As it turns out, predicting the winner of a baseball game is hard. It's even harder if you only use half a dozen or so statistics regarding the starting pitchers. As one could imagine, these statistics hardly paint the whole picture of a baseball game -- I mean, it doesn't even take into account the batting of an opposing team, not to mention the hundreds of other factors that go into a baseball game. I recognize these shortcomings as well as the lackluster prediciton results.

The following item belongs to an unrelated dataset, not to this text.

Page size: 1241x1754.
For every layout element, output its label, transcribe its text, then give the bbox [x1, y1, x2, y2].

I have considered amending my data to have more features but I would like to stick using statistics from before the game starts.

Model Results

All Stats Model
Date Created	2024-01-28 20:21:48.047509
Model Type	SVC
Parameters Used	pitcher_era_comp, pitcher_win_percentage_comp, pitcher_win_comp, pitcher_losses_comp, pitcher_innings_pitched_comp, pitcher_k_nine_comp, pitcher_bb_nine_comp, pitcher_k_bb_diff_comp, pitcher_whip_comp, pitcher_babip_comp, pitcher_k_bb_ratio_comp
Parameter Count	11
Accuracy	0.573134328358209
Training Set Size	1338
Testing Set Size	335

Old-School Stats Model
Date Created	2024-01-28 20:21:48.047509
Model Type	KNeighborsClassifier
Parameters Used	pitcher_era_comp, pitcher_win_percentage_comp, pitcher_win_comp, pitcher_losses_comp, pitcher_innings_pitched_comp
Parameter Count	5
Accuracy	0.582089552238806
Training Set Size	1338
Testing Set Size	335

Modern Stats Model
Date Created	2024-01-28 20:21:48.047509
Model Type	NearestCentroid
Parameters Used	pitcher_k_nine_comp, pitcher_bb_nine_comp, pitcher_k_bb_diff_comp, pitcher_whip_comp, pitcher_babip_comp, pitcher_k_bb_ratio_comp
Parameter Count	6
Accuracy	0.5611940298507463
Training Set Size	1338
Testing Set Size	335